Flowers were always a big part of Mother’s life, so it was not surprising that she wanted to share a special place with her daughter, some years ago. She drove me to Riverside Avenue West, along the Aroostook River in Fort Fairfield, and parked the car along the graveled edge just past St. Denis Catholic Cemetery.
I followed her down from the road shoulder to a small patch of woods between the cemetery and the next house. We stepped around a few grave stones that had apparently been forgotten, brushed away low-growing vines, and bent underneath trees. The air was warm inside our cocoon of forest, new plants bursting forth after a winter of dormancy, and yellow-green leaves springing from the young trees. Soon, we were surrounded by green and the drone of road traffic was only a hush.

Birds sang at every turn, yet I did not realize why we were here or what we were going to do. Then another low branch brushed against my face. As I pushed it back and tramped forward, trying to keep up with my mother, my nose caught a strong whiff of something almost like heaven. I inhaled deeply.

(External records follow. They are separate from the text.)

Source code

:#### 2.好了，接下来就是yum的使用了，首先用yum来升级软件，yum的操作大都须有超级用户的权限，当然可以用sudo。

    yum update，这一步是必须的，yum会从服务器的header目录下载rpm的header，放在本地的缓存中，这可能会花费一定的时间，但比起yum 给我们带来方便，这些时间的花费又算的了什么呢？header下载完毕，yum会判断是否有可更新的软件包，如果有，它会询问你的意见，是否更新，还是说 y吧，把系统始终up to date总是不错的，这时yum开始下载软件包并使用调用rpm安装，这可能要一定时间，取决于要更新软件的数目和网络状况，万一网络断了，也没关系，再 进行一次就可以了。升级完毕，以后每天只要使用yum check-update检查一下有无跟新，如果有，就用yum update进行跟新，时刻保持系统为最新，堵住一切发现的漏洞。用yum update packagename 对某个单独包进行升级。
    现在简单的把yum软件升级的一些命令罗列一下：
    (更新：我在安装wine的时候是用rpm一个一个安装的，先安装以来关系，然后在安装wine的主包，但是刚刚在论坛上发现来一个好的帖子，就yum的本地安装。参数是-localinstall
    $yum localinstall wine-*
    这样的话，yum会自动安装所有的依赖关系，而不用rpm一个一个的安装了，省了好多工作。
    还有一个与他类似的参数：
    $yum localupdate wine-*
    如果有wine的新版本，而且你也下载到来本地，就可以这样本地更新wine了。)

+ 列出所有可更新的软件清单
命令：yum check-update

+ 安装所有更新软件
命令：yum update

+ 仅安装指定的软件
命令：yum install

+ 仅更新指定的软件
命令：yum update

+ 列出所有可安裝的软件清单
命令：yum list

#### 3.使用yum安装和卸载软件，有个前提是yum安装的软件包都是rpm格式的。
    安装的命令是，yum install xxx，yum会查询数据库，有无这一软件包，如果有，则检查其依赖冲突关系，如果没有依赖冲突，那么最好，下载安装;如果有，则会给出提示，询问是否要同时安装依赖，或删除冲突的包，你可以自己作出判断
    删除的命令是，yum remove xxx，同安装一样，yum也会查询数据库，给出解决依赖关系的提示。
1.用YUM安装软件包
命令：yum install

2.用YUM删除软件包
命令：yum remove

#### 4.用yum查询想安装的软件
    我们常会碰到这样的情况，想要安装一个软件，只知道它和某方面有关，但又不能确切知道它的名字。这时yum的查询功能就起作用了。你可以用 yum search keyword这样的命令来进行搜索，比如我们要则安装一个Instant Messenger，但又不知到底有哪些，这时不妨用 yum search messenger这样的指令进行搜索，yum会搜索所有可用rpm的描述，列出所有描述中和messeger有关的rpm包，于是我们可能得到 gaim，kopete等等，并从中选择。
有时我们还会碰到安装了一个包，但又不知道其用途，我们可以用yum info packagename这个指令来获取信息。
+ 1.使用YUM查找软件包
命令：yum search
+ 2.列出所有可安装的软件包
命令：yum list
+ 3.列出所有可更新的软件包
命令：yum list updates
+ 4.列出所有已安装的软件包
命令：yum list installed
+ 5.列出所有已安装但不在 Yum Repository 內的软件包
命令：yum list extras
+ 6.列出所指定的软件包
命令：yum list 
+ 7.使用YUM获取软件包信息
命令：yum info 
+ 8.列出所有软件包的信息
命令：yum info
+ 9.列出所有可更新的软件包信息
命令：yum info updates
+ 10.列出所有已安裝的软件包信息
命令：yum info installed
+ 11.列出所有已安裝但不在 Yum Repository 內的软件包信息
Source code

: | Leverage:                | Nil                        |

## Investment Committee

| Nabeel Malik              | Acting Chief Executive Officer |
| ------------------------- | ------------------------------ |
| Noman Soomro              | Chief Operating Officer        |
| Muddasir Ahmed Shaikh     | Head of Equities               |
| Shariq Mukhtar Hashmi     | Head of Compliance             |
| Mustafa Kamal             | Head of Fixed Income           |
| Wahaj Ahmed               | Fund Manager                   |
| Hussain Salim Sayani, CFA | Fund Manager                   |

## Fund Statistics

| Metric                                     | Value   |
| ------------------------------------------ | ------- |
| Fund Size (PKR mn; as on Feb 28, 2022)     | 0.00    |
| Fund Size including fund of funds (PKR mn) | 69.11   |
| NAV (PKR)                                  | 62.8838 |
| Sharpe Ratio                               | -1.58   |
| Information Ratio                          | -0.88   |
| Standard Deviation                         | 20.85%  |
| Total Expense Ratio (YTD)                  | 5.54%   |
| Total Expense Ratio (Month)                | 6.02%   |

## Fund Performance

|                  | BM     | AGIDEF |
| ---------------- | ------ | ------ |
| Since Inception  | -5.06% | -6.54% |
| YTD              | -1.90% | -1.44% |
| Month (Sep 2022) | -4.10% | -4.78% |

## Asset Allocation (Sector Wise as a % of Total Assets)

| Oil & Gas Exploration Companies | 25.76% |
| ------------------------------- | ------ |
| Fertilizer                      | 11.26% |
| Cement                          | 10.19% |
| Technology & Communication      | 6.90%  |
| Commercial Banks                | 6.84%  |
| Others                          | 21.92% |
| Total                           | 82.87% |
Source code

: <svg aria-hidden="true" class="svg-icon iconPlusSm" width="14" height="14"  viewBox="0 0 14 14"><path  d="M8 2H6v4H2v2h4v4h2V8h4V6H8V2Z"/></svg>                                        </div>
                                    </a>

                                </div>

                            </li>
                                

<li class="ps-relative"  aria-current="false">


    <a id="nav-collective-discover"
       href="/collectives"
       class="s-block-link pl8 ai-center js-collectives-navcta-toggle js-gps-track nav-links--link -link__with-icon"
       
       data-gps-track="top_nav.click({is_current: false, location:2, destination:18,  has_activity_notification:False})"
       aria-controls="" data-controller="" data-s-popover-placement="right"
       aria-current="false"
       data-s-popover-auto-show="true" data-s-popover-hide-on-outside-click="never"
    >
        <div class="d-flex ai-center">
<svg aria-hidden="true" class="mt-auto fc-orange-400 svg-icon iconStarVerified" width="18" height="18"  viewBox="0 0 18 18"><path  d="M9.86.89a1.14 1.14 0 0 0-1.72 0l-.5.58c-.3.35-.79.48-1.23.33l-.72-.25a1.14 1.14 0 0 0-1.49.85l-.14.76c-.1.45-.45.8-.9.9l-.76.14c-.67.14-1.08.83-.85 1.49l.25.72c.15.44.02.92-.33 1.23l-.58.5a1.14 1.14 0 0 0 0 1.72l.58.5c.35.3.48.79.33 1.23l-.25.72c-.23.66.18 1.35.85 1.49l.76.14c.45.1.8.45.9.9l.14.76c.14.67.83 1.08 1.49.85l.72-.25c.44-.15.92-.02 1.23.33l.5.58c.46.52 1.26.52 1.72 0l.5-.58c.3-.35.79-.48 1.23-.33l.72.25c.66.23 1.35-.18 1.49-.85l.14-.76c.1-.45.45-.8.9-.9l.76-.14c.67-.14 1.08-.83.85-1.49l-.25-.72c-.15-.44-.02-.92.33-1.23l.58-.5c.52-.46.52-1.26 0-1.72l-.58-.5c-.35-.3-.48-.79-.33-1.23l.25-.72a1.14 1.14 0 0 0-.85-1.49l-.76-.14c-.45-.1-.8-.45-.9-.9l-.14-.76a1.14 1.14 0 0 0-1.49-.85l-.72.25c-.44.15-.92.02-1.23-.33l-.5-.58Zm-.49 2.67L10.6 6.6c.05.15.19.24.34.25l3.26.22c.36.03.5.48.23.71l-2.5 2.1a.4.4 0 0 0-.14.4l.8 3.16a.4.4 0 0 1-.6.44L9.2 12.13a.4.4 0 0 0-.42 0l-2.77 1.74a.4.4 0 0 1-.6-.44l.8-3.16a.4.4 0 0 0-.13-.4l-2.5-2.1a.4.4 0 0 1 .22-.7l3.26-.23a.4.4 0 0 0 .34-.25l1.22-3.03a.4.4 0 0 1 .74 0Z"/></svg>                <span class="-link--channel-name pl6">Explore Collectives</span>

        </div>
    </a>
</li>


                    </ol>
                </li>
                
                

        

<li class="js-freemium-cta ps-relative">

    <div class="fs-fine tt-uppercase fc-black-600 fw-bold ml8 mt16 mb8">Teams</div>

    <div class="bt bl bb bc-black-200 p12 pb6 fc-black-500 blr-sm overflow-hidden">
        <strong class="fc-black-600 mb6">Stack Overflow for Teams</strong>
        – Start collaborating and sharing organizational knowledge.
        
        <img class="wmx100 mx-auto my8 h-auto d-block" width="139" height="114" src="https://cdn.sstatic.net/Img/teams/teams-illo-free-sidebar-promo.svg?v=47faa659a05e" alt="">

“Isn’t it lovely?” Mother said. “Have you ever smelled anything like it?”

I looked down and found the source of the sweet aroma.

“They’re lilies-of-the-valley,” Mother called out again. “My mother used to take me here when I was a child. I had forgotten about it for years, but then I remembered and wondered if it was still the same.”

I saw the top of her yellow kerchief, worn over her hair, bend low to the ground as she kneeled down, surrounded by a carpet of delicate white, bell-snapped flowers—escapees, no doubt, from the cemetery. I picked one and held it next to my nose.

Mother had brought a small container half filled with water. She and I placed our blooms inside. We worked in silence, creeping along the forest ground, standing every few minutes to gaze through the trees to see just how far this fair meadow went.

Old-fashioned bearded iris from Mom's garden

A few years later another spring came, and Mother was ill. She had many flowers decorating her hospital room now: pink and white carnations, baby’s breath, gladiolas, paint daisies, and purple asters. And yet, something was missing.

Passing by a garden one morning, I finally knew. She was missing our annual trek to the lilies. I carefully picked a few blooms and brought them to her room. She inhaled their fragrance for several long seconds and then placed her head back onto the pillow. “Thank you,” she smiled. “That’s just what I needed.”

Mother had taught me to depend on God and to appreciate how even the humble lilies are clothed with splendor. The small bouquet reminded us both that if He cares so for the little flowers, how much more does He cares for us? (Vista, March 1, 2009.)